Posted by axiom321 | Report as abusive

Everyone knows that Amercia’s financial services industry is run by gangsters…

Posted by mckibbinusa | Report as abusive

This is part of the larger phenomenon of modern American political life — what might be called the “death of politics.” Remembering that politics is “the art of the possible,” public discourse in American today has increasingly less politics in it. What we have today is ideology. Wall Street was closely involved in writing the financial legislation of the 1930s, because it was obvious that something was going to happen and Wall Streeters knew that it was in their political interest to be on the inside rather than the outside of the process. Fast forward to 2010, and Wall Streeters stand on the sidelines saying “no,” while financial legislation passes without their active participation. This may be more a fault of Wall Street’s proxy in the legislature, the Republican Party, rather than Wall Street itself. The Republican Party has become so addicted to ideological fantasy over practical solution that it has effectively lost the ability to be an actor in politics. If the mid-term primaries are any indicator, it looks like we may be looking at even more ideologically motivated gridlock-for-the-sake-of-gridlock in the future than we have seen over the past two years.
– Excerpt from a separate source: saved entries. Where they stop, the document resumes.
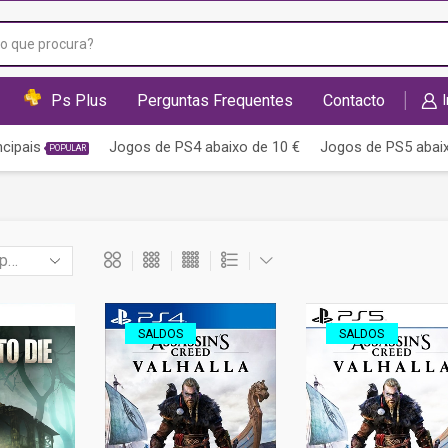
Campo
de
pesquisa
Ps Plus
Perguntas Frequentes
Contacto
ncipais
Jogos de PS4 abaixo de 10 €
Jogos de PS5 abaix
POPULAR
SALDOS
SALDOS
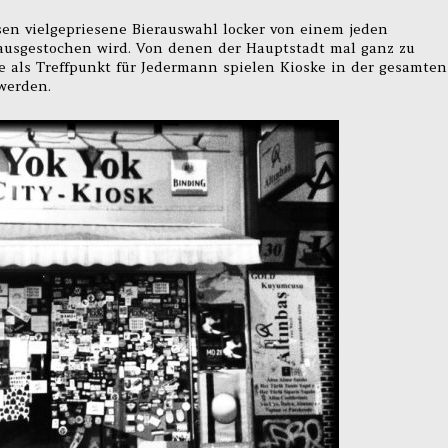
sen vielgepriesene Bierauswahl locker von einem jeden
ausgestochen wird. Von denen der Hauptstadt mal ganz zu
le als Treffpunkt für Jedermann spielen Kioske in der gesamten
 werden.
Posted by Bob9999 | Report as abusive

I notice on the list of things the industry badly needs to do you put connecting with the public in last place, almost as an afterthought.
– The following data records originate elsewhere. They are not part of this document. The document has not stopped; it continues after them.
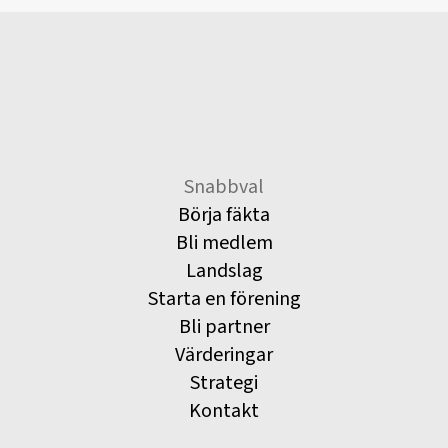
Snabbval
Börja fäkta
Bli medlem
Landslag
Starta en förening
Bli partner
Värderingar
Strategi
Kontakt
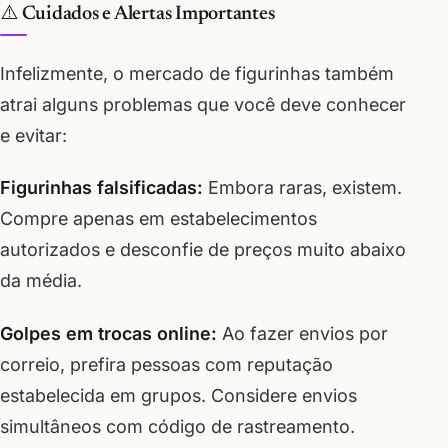
⚠️ Cuidados e Alertas Importantes
Infelizmente, o mercado de figurinhas também
atrai alguns problemas que você deve conhecer
e evitar:
Figurinhas falsificadas:
Embora raras, existem.
Compre apenas em estabelecimentos
autorizados e desconfie de preços muito abaixo
da média.
Golpes em trocas online:
Ao fazer envios por
correio, prefira pessoas com reputação
estabelecida em grupos. Considere envios
simultâneos com código de rastreamento.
This might be the reason, with the chips down and after all the massive doses of publicly funded bailout viagra, Wall Street as a whole really is impotent.

Posted by HBC | Report as abusive

If it can’t do that quickly, this bill is likely to be only the start, and further adverse changes will follow

“Adverse” to whom, the citizens or the robber barons you once associated with.. “Adverse” as the latter seems to have had to bail out the former!
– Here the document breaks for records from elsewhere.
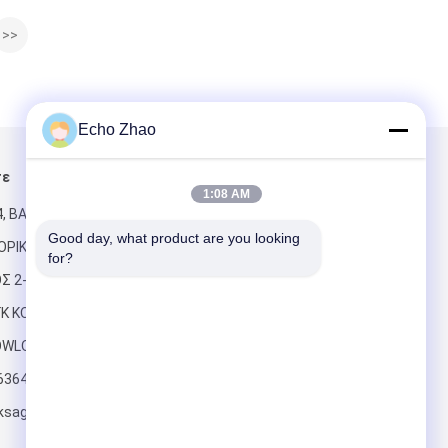
>>
Echo Zhao
τε
Στείλτε μας μήνυμα
1:08 AM
, ΒΑΣΙΛΙΆΣ
Good day, what product are you looking 
ΠΟΡΙΚΌ
for?
Σ 2-16
ΓΚ ΚΟΝΓΚ
OWLOON
Στείλε
6364
ksageconnect.com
For now the money is committing same crimes as in Great Depression, holding on to money and not lending to benefit the common folks, rather shuffling funds back and forth and doing quite well leeching off fees.

Posted by chuck2 | Report as abusive

There is no pitchfork mob like mentality here, just a desire of the American people to have the financial services industry benefit society instead of limiting and damaging the economy with their wild and hair brains scheme to make billions.

It is like Wall Street is being run by DR. Evil clones, coming up with one phony deal after another to generate fees and then risk free profits.

Ever since it became clear that the Republican party wanted to steal the wealth created by a half century of cooperation the middle class has stagnated, wealth distribution has become skewed towards the elites and social mobility is as low as it has been in a century.

Posted by jstaf | Report as abusive

“adverse” struck me,too. populist = equalitarian, not stupid masses. so many terms get rendered toxic in the “spin,” what’s needed is a reassertion of the “all [persons] are created equal . . . endowed with . . . rights to life, liberty and the pursuit of happiness” understanding of what it means to be a citizen. it isn’t “adverse” to reduce the size and impact of an exploitive paracitic oligarcy, is it?